I think that you should just drop the @Param
and let n=2
.
This way you will test the performance of the while
itself. The results I get in this case :
o.m.t.WhileTest.testFirst avgt 5 0.787 0.086 ns/op
o.m.t.WhileTest.testSecond avgt 5 0.782 0.087 ns/op
The is almost no difference
The very first question you should ask yourself is how you test and measure this. This is micro-benchmarking and in Java this is an art, and almost always a simple user (like me) will get the results wrong. You should rely on a benchmark test and very good tool for that.
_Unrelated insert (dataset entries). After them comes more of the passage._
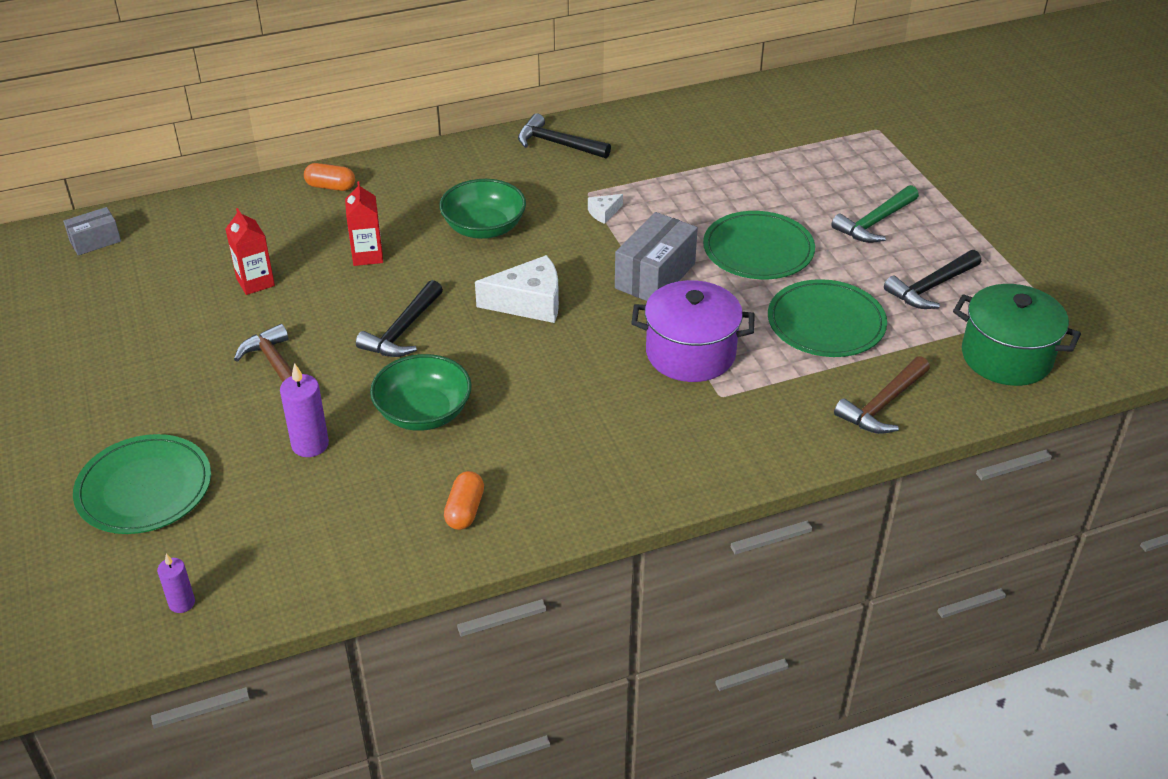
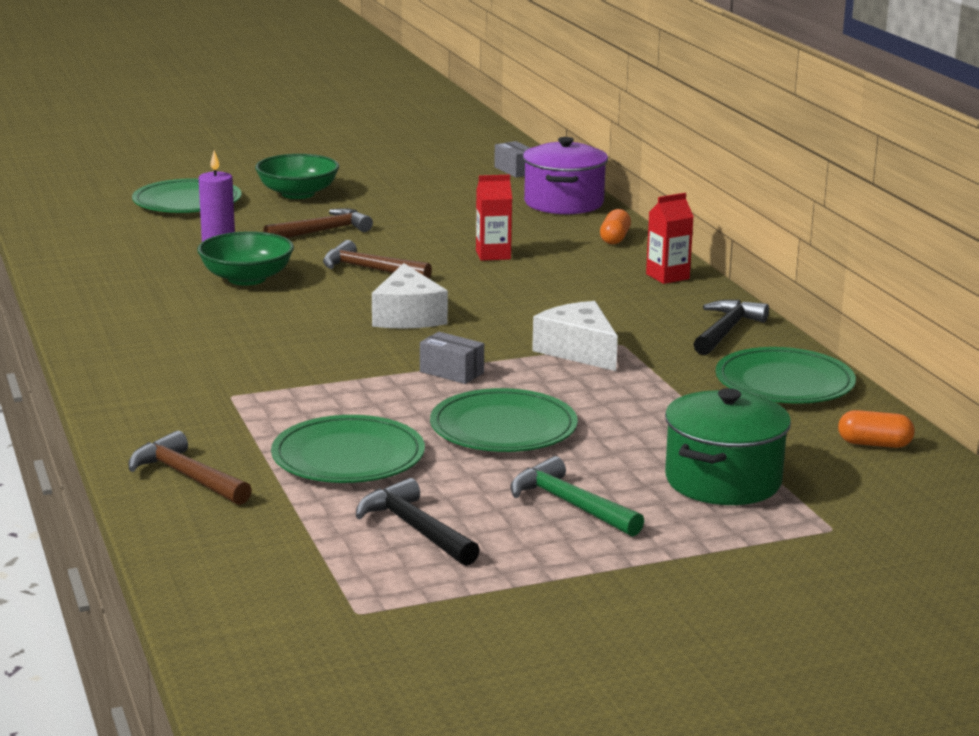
camera: 90 degrees right, 20 degrees down
purple candle [157,553,195,613] -> none
red carton [226,208,275,295] -> red carton moved to [646,193,694,284]
black hammer [356,280,443,357] -> brown hammer [323,240,432,278]
green bowl [440,179,526,239] -> green bowl moved to [255,154,339,199]
orange capsule [444,471,484,530] -> orange capsule moved to [838,410,915,448]
white cheese [588,194,623,224] -> white cheese [532,301,618,371], size x2.11
grey box [615,212,698,301] -> grey box [420,332,484,384], size x0.58
purple pot [631,280,755,382] -> purple pot moved to [523,137,608,214]
green pot [953,284,1081,386] -> green pot moved to [665,388,791,505]
none -> green plate [715,347,856,404]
I used JMH to test this:
@Measurement(iterations=5, time=1, timeUnit=TimeUnit.MILLISECONDS)
@Fork(1)
@Warmup(iterations=5, time=1, timeUnit=TimeUnit.SECONDS)
@OutputTimeUnit(TimeUnit.NANOSECONDS)
@BenchmarkMode(Mode.AverageTime)
@State(Scope.Benchmark)
public class WhileTest {
public static void main(String[] args) throws Exception {
Options opt = new OptionsBuilder()
.include(".*" + WhileTest.class.getSimpleName() + ".*")
.threads(1)
.build();
new Runner(opt).run();
}
@Param({"100", "10000", "100000", "1000000"})
private int n;
/*
@State(Scope.Benchmark)
public static class HOLDER_I {
int x;
}
*/
@Benchmark
public int testFirst(){
int i = 0;
while (++i < n) {
}
return i;
}
@Benchmark
public int testSecond(){
int i = 0;
while (i++ < n) {
}
return i;
}
}
Someone way more experienced in JMH might correct this results (I really hope so!, since I am not that versatile in JMH yet), but the results show that the difference is pretty darn small:
Benchmark (n) Mode Samples Score Score error Units
o.m.t.WhileTest.testFirst 100 avgt 5 1.271 0.096 ns/op
o.m.t.WhileTest.testFirst 10000 avgt 5 1.319 0.125 ns/op
o.m.t.WhileTest.testFirst 100000 avgt 5 1.327 0.241 ns/op
o.m.t.WhileTest.testFirst 1000000 avgt 5 1.311 0.136 ns/op
o.m.t.WhileTest.testSecond 100 avgt 5 1.450 0.525 ns/op
o.m.t.WhileTest.testSecond 10000 avgt 5 1.563 0.479 ns/op
o.m.t.WhileTest.testSecond 100000 avgt 5 1.418 0.428 ns/op
o.m.t.WhileTest.testSecond 1000000 avgt 5 1.344 0.120 ns/op
The Score field is the one you are interested in.